No advice but sympathy. My almost 4 year old is much the same. Argumentative over the slightest thing, wants to be the focus of attention all the time. Shouts over us if we try to disagree with him. I'm hoping it's a phase and over soon
Also apparently angelic and co operative at childminder/pre school which I know is typical but hardly helps us

doittwice · 20/10/2022 22:28

I'm on the same boat. It's constantly a competition to do the opposite or say the opposite. For instance I will say we are going out, go wear your socks and he will shout "no I'm wearing shoes first". Shouting all the time, constantly wanting to attention. I have the book about 'how to talk to kids so they listen' and I need to start reading it because it is mentally exhausting.

beonmywaythen · 20/10/2022 22:57

I'm really firm with my son sometimes. It sounds like you haven't tried the "I am the parent and you're the child and that's that" approach. Sometimes you can't reason with a 4yo! I try the gentler approaches first but at some point I just have to put my foot down and tell him that's how it is or else an immediate proportionate consequence. He's ok for the most part although sometimes gets defiant and pushes boundaries again. I think that's all it is.
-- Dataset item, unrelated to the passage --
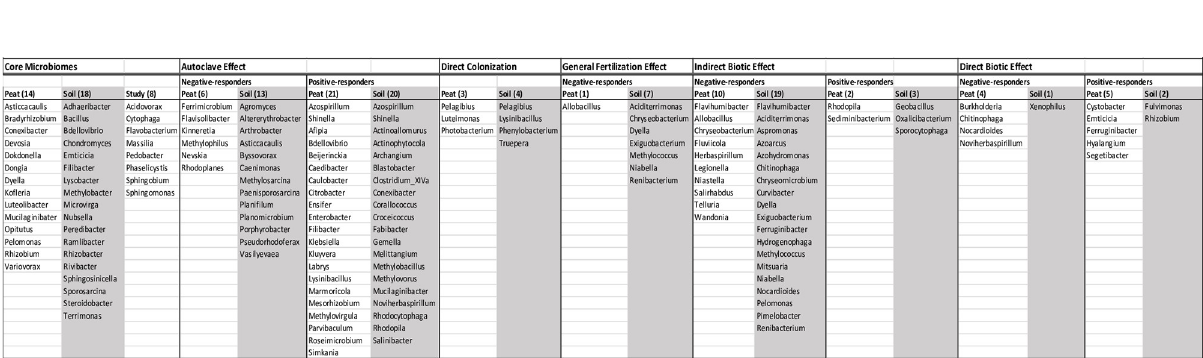
Fig 4. Potential patterns of taxa presence/absence across treatments. Summary of genus presence/absence across treatments grouped by potential response bin. Soil rhizosphere taxa are shaded in gray. Genera present in both peat and soil rhizospheres for a given bin are listed first with all other genera listed alphabetically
Andjustlikethatihadnoclue · 21/10/2022 07:48

@doittwice Oh god we are the same!!! The arguments are bonkers and usually absolutely ridiculous. I'm drained

OP posts:
Andjustlikethatihadnoclue · 21/10/2022 07:49

@beonmywaythen I have tried the harder approach, I try softly softly first but then put my foot down which normally escalates things and makes things even worse.

OP posts:
Bunnycat101 · 21/10/2022 07:56

My 3 year old is actively Ignoring me at the moment. I’ve found counting tends to focus her mind and 9/10 she will then do what I’ve asked.

Sometimes you have to decide whether being right is worth it. I realised the other day I’d got into a debate about whether a toy was a dolphin or a shark (clearly a shark) and it didn’t matter. A breezy ‘ok if that’s what you think that’s fine but let’s get on with your hair now’ gives them a bit of a win. I’m sure mine doesn’t believe half the things she argues about but does it to wind me up.
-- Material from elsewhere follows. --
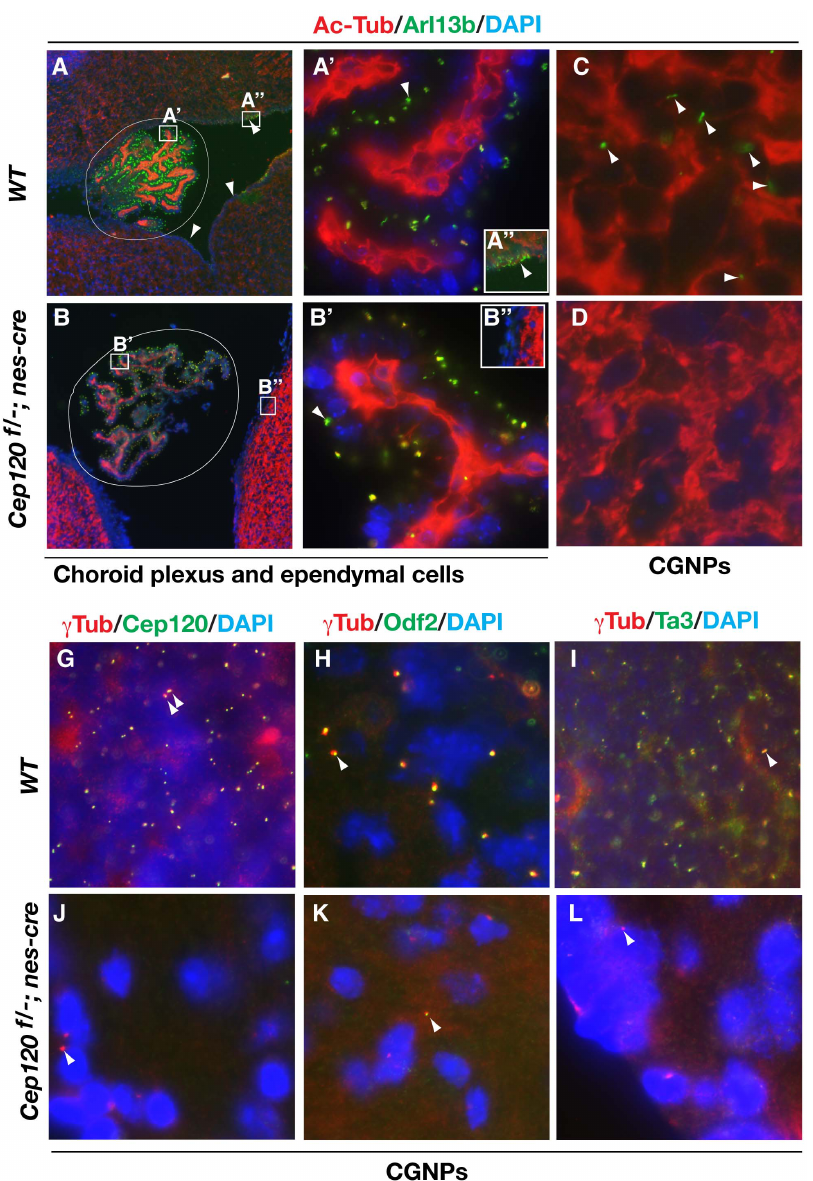
Figure 8. Failed centriole duplication, maturation, and ciliogenesis in cerebellar granule neuron progenitors (CGNPs) and ependymal cells in the Cep120 mutant. (A–D) Sagittal brain sections of P14 mice with the indicated genotypes were coimmunostained for acetylated a˜ tubulin and Arl13b, cilia markers. The fourth ventricular choroid plexus is circled. Framed areas in panels A and B are enlarged in A 9 /A 0 and B 9 /B 0 . Panels A 0 and B 0 show representative areas of ependyma near the fourth ventricle. Panels C and D show representative areas of CGNPs. Arrowheads indicate representative cilia. Note that cilia develop in the Cep120 f/- ; nes-Cre choroid plexus, but not in ependymal cells and CGNPs. (G–L) Sagittal cerebellar sections of P14 mice with the indicated genotypes were coimmunostained for c˜ tubulin and Cep120, Odf2, or Ta3, as shown. Note that very few centrioles are present in Cep120 f/- ; nes-Cre CGNPs, relative to wild type CGNPs. Arrowheads indicate one or two representative centrioles in each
FinallyHere · 21/10/2022 07:59

For instance I will say we are going out, go wear your socks and he will shout "no I'm wearing shoes first".

I've seen more than my fair share of parents dealing with this stage, and it is a stage for DC finding and negotiating their own autonomy.

It seems as if offering a choice gets a different part of the brain engaged. Even something as simple as 'are you going to start with your left foot our your right foot, to put on your socks'. Red socks or blue socks.

It may be something else as well but this difference is what I notice. It can sometimes take a long time as they decide which. Parents who secure cooperation tend to just ride with allowing that time rather than overriding it.

How they get out in time I have no idea.

Absolutely agree with PP about not being drawn into an argument about anything unless essential to personal safety.

My mother's favourite phrase was 'this phase will pass'. To give her credit I never made the connection that it was my behaviour she was looking forward to changing.

Good luck - this phase will pass.

beonmywaythen · 21/10/2022 08:19

Andjustlikethatihadnoclue · 21/10/2022 07:49

@beonmywaythen I have tried the harder approach, I try softly softly first but then put my foot down which normally escalates things and makes things even worse.

Yes mine throws a fit too, but I found leaving him to calm himself a bit and then saying "would you like a hug?" Works for us. He calms down and then we make a plan together. But I do have to listen to a lot of being angry first!

StillNotWarm · 21/10/2022 08:30

I have been known to agree or offer stupid things.
So "yes, dear, the sky is green" - so long as you know they know the right answer.
"Right, trousers on next, arms out" - or give them a teeshirt.
Basically, being as awkward as them!